§ **EXERCISE OBJECTIVE**
Retype the whole listing, please, keeping every line exact and dropping the pictures.

========

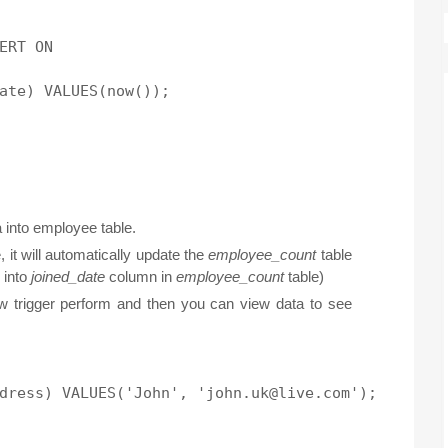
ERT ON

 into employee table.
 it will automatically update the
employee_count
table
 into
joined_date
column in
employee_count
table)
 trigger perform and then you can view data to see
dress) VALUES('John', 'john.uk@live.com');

========

§ **SOLUTION FOR THIS PROBLEM**
ERT ON

 into employee table.
 it will automatically update the
employee_count
table
 into
joined_date
column in
employee_count
table)
 trigger perform and then you can view data to see
dress) VALUES('John', 'john.uk@live.com');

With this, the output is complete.